Dataset entries
-- Opening Marker --

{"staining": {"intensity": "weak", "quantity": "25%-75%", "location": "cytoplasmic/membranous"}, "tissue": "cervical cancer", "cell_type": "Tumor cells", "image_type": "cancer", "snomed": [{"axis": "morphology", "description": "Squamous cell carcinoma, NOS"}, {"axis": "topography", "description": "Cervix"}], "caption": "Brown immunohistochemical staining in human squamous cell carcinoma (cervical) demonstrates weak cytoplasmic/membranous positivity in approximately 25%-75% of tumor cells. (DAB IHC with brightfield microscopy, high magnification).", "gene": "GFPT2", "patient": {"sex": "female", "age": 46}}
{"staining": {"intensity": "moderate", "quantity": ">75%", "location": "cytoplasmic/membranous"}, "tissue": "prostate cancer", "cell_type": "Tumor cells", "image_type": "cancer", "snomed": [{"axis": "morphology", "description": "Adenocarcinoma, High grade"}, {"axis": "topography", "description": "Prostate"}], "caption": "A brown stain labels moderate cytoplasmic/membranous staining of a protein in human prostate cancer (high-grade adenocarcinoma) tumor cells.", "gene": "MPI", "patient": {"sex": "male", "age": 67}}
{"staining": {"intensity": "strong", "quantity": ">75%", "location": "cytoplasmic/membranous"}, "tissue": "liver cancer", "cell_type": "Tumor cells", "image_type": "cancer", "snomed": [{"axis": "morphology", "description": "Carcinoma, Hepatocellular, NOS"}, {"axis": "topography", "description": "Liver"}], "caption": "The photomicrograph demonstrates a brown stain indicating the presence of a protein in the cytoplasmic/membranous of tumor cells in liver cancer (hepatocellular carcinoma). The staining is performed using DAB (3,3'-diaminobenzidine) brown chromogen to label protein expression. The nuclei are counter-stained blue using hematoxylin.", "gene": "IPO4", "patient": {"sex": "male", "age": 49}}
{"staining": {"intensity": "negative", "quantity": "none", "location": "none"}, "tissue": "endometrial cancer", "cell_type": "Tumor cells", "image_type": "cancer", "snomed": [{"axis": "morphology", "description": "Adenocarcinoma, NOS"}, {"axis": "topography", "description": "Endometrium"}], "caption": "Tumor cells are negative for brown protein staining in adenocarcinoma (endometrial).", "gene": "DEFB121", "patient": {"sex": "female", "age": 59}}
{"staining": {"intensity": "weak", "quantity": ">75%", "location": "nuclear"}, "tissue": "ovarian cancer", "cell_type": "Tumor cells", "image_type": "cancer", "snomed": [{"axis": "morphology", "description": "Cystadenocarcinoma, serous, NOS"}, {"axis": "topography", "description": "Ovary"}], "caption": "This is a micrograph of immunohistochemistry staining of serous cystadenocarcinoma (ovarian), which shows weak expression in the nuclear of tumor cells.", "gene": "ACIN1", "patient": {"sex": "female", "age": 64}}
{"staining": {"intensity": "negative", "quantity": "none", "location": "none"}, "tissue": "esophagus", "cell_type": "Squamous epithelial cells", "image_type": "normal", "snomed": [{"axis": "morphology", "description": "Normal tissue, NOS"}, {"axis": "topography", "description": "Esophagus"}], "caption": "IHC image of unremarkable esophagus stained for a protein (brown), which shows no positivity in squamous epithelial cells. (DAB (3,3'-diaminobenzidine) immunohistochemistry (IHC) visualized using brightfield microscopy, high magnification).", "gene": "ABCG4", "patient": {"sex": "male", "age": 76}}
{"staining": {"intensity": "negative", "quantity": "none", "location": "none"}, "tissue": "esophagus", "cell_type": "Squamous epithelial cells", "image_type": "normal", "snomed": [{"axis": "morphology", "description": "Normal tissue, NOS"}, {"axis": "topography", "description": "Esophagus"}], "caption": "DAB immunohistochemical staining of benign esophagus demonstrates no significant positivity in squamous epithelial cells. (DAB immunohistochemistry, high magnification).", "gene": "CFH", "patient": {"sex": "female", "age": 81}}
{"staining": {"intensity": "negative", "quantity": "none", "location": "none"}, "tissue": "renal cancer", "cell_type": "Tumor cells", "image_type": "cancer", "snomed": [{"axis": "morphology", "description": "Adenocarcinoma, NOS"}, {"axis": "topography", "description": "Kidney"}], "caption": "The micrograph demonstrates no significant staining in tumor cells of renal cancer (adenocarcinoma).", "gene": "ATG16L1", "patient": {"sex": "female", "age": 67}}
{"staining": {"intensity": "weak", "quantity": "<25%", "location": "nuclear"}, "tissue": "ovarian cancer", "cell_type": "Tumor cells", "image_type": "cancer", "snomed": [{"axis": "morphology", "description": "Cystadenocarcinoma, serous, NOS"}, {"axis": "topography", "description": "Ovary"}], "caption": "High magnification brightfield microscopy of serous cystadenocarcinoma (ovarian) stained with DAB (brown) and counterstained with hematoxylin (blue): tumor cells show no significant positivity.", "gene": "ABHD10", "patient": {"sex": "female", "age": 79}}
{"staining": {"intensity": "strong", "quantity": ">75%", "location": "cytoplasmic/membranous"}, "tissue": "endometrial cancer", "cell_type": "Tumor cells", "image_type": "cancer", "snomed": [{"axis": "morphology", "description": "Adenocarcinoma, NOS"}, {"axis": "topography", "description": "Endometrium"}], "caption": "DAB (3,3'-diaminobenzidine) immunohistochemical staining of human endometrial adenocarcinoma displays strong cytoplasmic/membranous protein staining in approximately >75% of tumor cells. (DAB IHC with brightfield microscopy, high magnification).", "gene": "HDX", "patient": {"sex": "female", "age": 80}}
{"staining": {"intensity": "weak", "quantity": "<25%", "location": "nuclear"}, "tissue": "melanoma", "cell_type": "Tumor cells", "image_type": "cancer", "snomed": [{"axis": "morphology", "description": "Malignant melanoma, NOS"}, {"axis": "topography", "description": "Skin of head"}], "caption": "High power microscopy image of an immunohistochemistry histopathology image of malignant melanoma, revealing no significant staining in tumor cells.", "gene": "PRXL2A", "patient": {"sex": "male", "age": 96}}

-- Closing Marker --

(TASK OBJECTIVE): Write every entry out again. Keep each one exact.

(ANSWER TO THIS EXERCISE):
{"staining": {"intensity": "weak", "quantity": "25%-75%", "location": "cytoplasmic/membranous"}, "tissue": "cervical cancer", "cell_type": "Tumor cells", "image_type": "cancer", "snomed": [{"axis": "morphology", "description": "Squamous cell carcinoma, NOS"}, {"axis": "topography", "description": "Cervix"}], "caption": "Brown immunohistochemical staining in human squamous cell carcinoma (cervical) demonstrates weak cytoplasmic/membranous positivity in approximately 25%-75% of tumor cells. (DAB IHC with brightfield microscopy, high magnification).", "gene": "GFPT2", "patient": {"sex": "female", "age": 46}}
{"staining": {"intensity": "moderate", "quantity": ">75%", "location": "cytoplasmic/membranous"}, "tissue": "prostate cancer", "cell_type": "Tumor cells", "image_type": "cancer", "snomed": [{"axis": "morphology", "description": "Adenocarcinoma, High grade"}, {"axis": "topography", "description": "Prostate"}], "caption": "A brown stain labels moderate cytoplasmic/membranous staining of a protein in human prostate cancer (high-grade adenocarcinoma) tumor cells.", "gene": "MPI", "patient": {"sex": "male", "age": 67}}
{"staining": {"intensity": "strong", "quantity": ">75%", "location": "cytoplasmic/membranous"}, "tissue": "liver cancer", "cell_type": "Tumor cells", "image_type": "cancer", "snomed": [{"axis": "morphology", "description": "Carcinoma, Hepatocellular, NOS"}, {"axis": "topography", "description": "Liver"}], "caption": "The photomicrograph demonstrates a brown stain indicating the presence of a protein in the cytoplasmic/membranous of tumor cells in liver cancer (hepatocellular carcinoma). The staining is performed using DAB (3,3'-diaminobenzidine) brown chromogen to label protein expression. The nuclei are counter-stained blue using hematoxylin.", "gene": "IPO4", "patient": {"sex": "male", "age": 49}}
{"staining": {"intensity": "negative", "quantity": "none", "location": "none"}, "tissue": "endometrial cancer", "cell_type": "Tumor cells", "image_type": "cancer", "snomed": [{"axis": "morphology", "description": "Adenocarcinoma, NOS"}, {"axis": "topography", "description": "Endometrium"}], "caption": "Tumor cells are negative for brown protein staining in adenocarcinoma (endometrial).", "gene": "DEFB121", "patient": {"sex": "female", "age": 59}}
{"staining": {"intensity": "weak", "quantity": ">75%", "location": "nuclear"}, "tissue": "ovarian cancer", "cell_type": "Tumor cells", "image_type": "cancer", "snomed": [{"axis": "morphology", "description": "Cystadenocarcinoma, serous, NOS"}, {"axis": "topography", "description": "Ovary"}], "caption": "This is a micrograph of immunohistochemistry staining of serous cystadenocarcinoma (ovarian), which shows weak expression in the nuclear of tumor cells.", "gene": "ACIN1", "patient": {"sex": "female", "age": 64}}
{"staining": {"intensity": "negative", "quantity": "none", "location": "none"}, "tissue": "esophagus", "cell_type": "Squamous epithelial cells", "image_type": "normal", "snomed": [{"axis": "morphology", "description": "Normal tissue, NOS"}, {"axis": "topography", "description": "Esophagus"}], "caption": "IHC image of unremarkable esophagus stained for a protein (brown), which shows no positivity in squamous epithelial cells. (DAB (3,3'-diaminobenzidine) immunohistochemistry (IHC) visualized using brightfield microscopy, high magnification).", "gene": "ABCG4", "patient": {"sex": "male", "age": 76}}
{"staining": {"intensity": "negative", "quantity": "none", "location": "none"}, "tissue": "esophagus", "cell_type": "Squamous epithelial cells", "image_type": "normal", "snomed": [{"axis": "morphology", "description": "Normal tissue, NOS"}, {"axis": "topography", "description": "Esophagus"}], "caption": "DAB immunohistochemical staining of benign esophagus demonstrates no significant positivity in squamous epithelial cells. (DAB immunohistochemistry, high magnification).", "gene": "CFH", "patient": {"sex": "female", "age": 81}}
{"staining": {"intensity": "negative", "quantity": "none", "location": "none"}, "tissue": "renal cancer", "cell_type": "Tumor cells", "image_type": "cancer", "snomed": [{"axis": "morphology", "description": "Adenocarcinoma, NOS"}, {"axis": "topography", "description": "Kidney"}], "caption": "The micrograph demonstrates no significant staining in tumor cells of renal cancer (adenocarcinoma).", "gene": "ATG16L1", "patient": {"sex": "female", "age": 67}}
{"staining": {"intensity": "weak", "quantity": "<25%", "location": "nuclear"}, "tissue": "ovarian cancer", "cell_type": "Tumor cells", "image_type": "cancer", "snomed": [{"axis": "morphology", "description": "Cystadenocarcinoma, serous, NOS"}, {"axis": "topography", "description": "Ovary"}], "caption": "High magnification brightfield microscopy of serous cystadenocarcinoma (ovarian) stained with DAB (brown) and counterstained with hematoxylin (blue): tumor cells show no significant positivity.", "gene": "ABHD10", "patient": {"sex": "female", "age": 79}}
{"staining": {"intensity": "strong", "quantity": ">75%", "location": "cytoplasmic/membranous"}, "tissue": "endometrial cancer", "cell_type": "Tumor cells", "image_type": "cancer", "snomed": [{"axis": "morphology", "description": "Adenocarcinoma, NOS"}, {"axis": "topography", "description": "Endometrium"}], "caption": "DAB (3,3'-diaminobenzidine) immunohistochemical staining of human endometrial adenocarcinoma displays strong cytoplasmic/membranous protein staining in approximately >75% of tumor cells. (DAB IHC with brightfield microscopy, high magnification).", "gene": "HDX", "patient": {"sex": "female", "age": 80}}
{"staining": {"intensity": "weak", "quantity": "<25%", "location": "nuclear"}, "tissue": "melanoma", "cell_type": "Tumor cells", "image_type": "cancer", "snomed": [{"axis": "morphology", "description": "Malignant melanoma, NOS"}, {"axis": "topography", "description": "Skin of head"}], "caption": "High power microscopy image of an immunohistochemistry histopathology image of malignant melanoma, revealing no significant staining in tumor cells.", "gene": "PRXL2A", "patient": {"sex": "male", "age": 96}}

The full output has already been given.